Attention, aussi, à certaines populations davantage exposées que d’autres à de telles déficiences, comme les adolescents et les personnes âgées dont l’alimentation est souvent mal équilibrée et qui demandent donc une vigilance accrue.
Il ne faut pas hésiter, pendant cette période, à recommander une cure de 15 jours à 1 mois de compléments alimentaires à base de vitamines, minéraux, oligo-éléments et probiotiques. Ces derniers permettent en effet de rééquilibrer le microbiote intestinal, qui peut être déséquilibré, notamment, par une mauvaise alimentation (trop salée, trop sucrée, trop grasse et pauvre en fibres) ainsi que chez le sujet âgé.

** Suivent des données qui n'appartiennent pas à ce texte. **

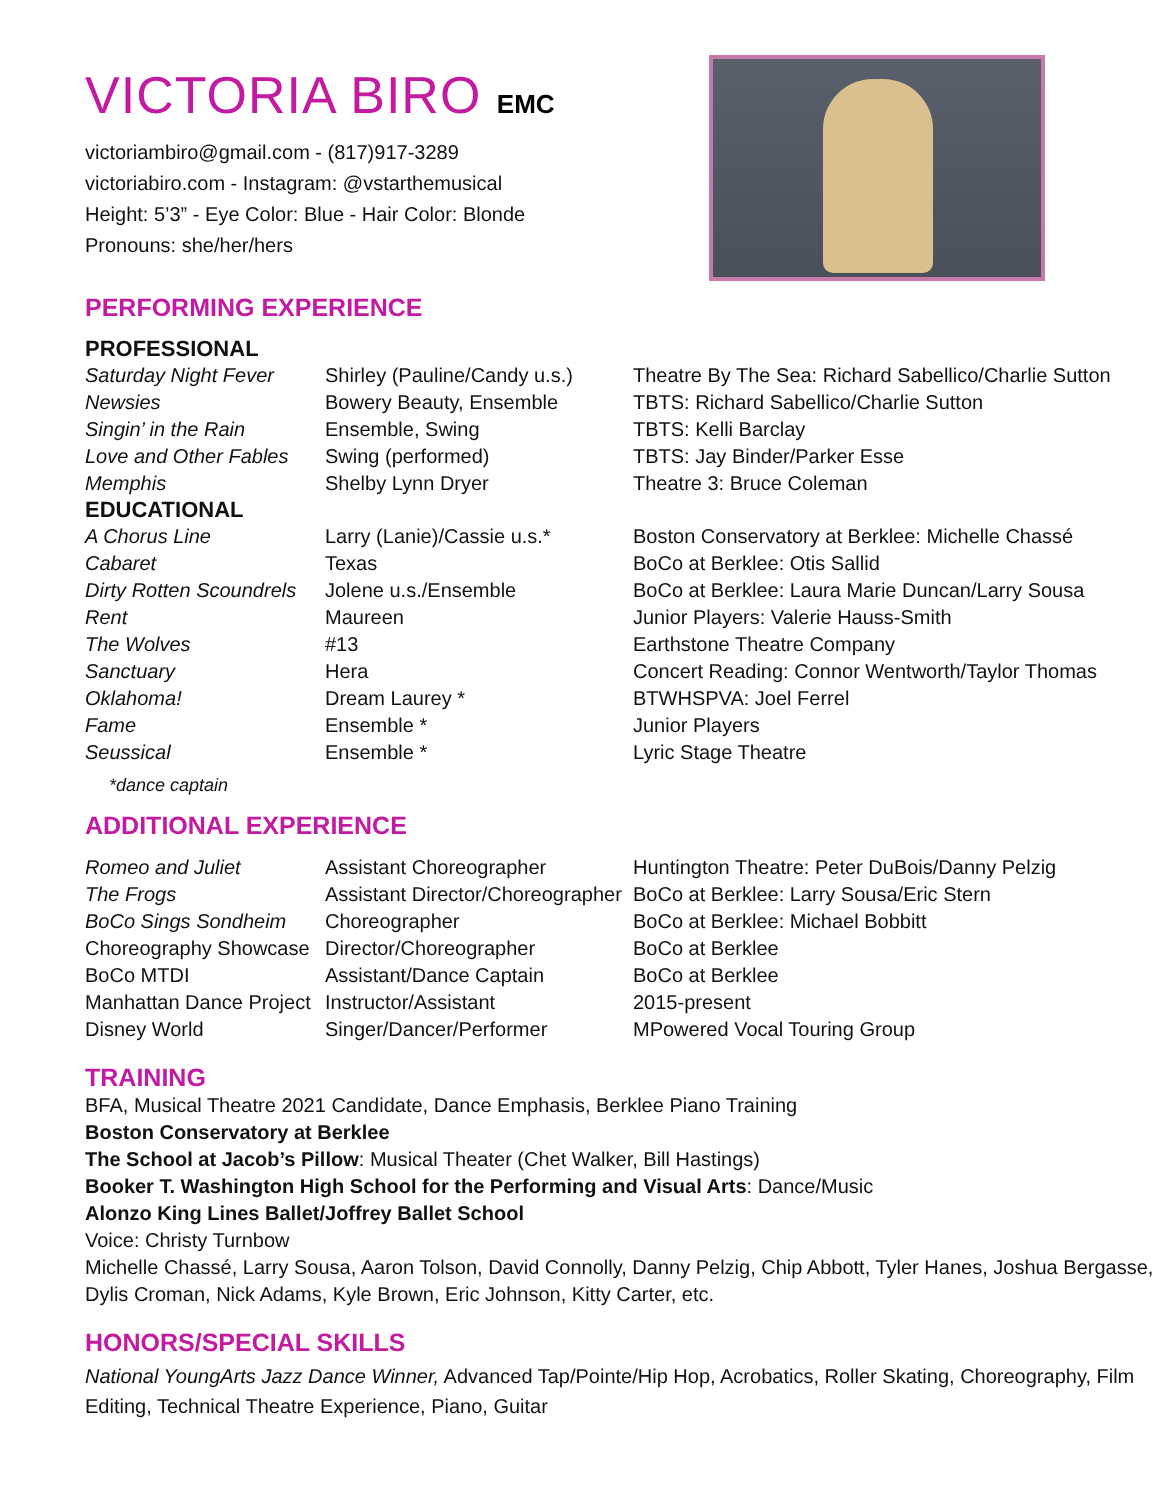VICTORIA BIRO EMC
victoriambiro@gmail.com - (817)917-3289
victoriabiro.com - Instagram: @vstarthemusical
Height: 5’3” - Eye Color: Blue - Hair Color: Blonde
Pronouns: she/her/hers
PERFORMING EXPERIENCE
PROFESSIONAL
| Saturday Night Fever | Shirley (Pauline/Candy u.s.) | Theatre By The Sea: Richard Sabellico/Charlie Sutton |
| Newsies | Bowery Beauty, Ensemble | TBTS: Richard Sabellico/Charlie Sutton |
| Singin’ in the Rain | Ensemble, Swing | TBTS: Kelli Barclay |
| Love and Other Fables | Swing (performed) | TBTS: Jay Binder/Parker Esse |
| Memphis | Shelby Lynn Dryer | Theatre 3: Bruce Coleman |
EDUCATIONAL
| A Chorus Line | Larry (Lanie)/Cassie u.s.* | Boston Conservatory at Berklee: Michelle Chassé |
| Cabaret | Texas | BoCo at Berklee: Otis Sallid |
| Dirty Rotten Scoundrels | Jolene u.s./Ensemble | BoCo at Berklee: Laura Marie Duncan/Larry Sousa |
| Rent | Maureen | Junior Players: Valerie Hauss-Smith |
| The Wolves | #13 | Earthstone Theatre Company |
| Sanctuary | Hera | Concert Reading: Connor Wentworth/Taylor Thomas |
| Oklahoma! | Dream Laurey * | BTWHSPVA: Joel Ferrel |
| Fame | Ensemble * | Junior Players |
| Seussical | Ensemble * | Lyric Stage Theatre |
*dance captain
ADDITIONAL EXPERIENCE
| Romeo and Juliet | Assistant Choreographer | Huntington Theatre: Peter DuBois/Danny Pelzig |
| The Frogs | Assistant Director/Choreographer | BoCo at Berklee: Larry Sousa/Eric Stern |
| BoCo Sings Sondheim | Choreographer | BoCo at Berklee: Michael Bobbitt |
| Choreography Showcase | Director/Choreographer | BoCo at Berklee |
| BoCo MTDI | Assistant/Dance Captain | BoCo at Berklee |
| Manhattan Dance Project | Instructor/Assistant | 2015-present |
| Disney World | Singer/Dancer/Performer | MPowered Vocal Touring Group |
TRAINING
BFA, Musical Theatre 2021 Candidate, Dance Emphasis, Berklee Piano Training
Boston Conservatory at Berklee
The School at Jacob’s Pillow: Musical Theater (Chet Walker, Bill Hastings)
Booker T. Washington High School for the Performing and Visual Arts: Dance/Music
Alonzo King Lines Ballet/Joffrey Ballet School
Voice: Christy Turnbow
Michelle Chassé, Larry Sousa, Aaron Tolson, David Connolly, Danny Pelzig, Chip Abbott, Tyler Hanes, Joshua Bergasse, Dylis Croman, Nick Adams, Kyle Brown, Eric Johnson, Kitty Carter, etc.
HONORS/SPECIAL SKILLS
National YoungArts Jazz Dance Winner, Advanced Tap/Pointe/Hip Hop, Acrobatics, Roller Skating, Choreography, Film Editing, Technical Theatre Experience, Piano, Guitar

Le manque de soleil en hiver est également source de déficience en vitamine D, sauf à manger au moins trois fois par semaine des poissons gras, ce qui est rarement le cas. On estime d’ailleurs que près de 80 % de la population présentent un déficit en vitamine D à cette saison (1). Le manque de vitamine D peut se traduire par une fatigue et une sensibilité accrue aux infections. Suggérez à vos patients de profiter du moindre rayon de soleil et, pour ceux qui pratiquent une activité sportive, de la faire si possible à l’extérieur plutôt qu’à l’intérieur. Chez vos patients fragiles, une ampoule de vitamine D buvable pour trois mois est recommandée.
Docteur Sophie Delaure
1. Vernay M et al. – Statut en vitamine D de la population adulte en France : l’Étude nationale nutrition santé (ENNS, 2006-2007). BEH 2012 ; 16-17 : 189-94.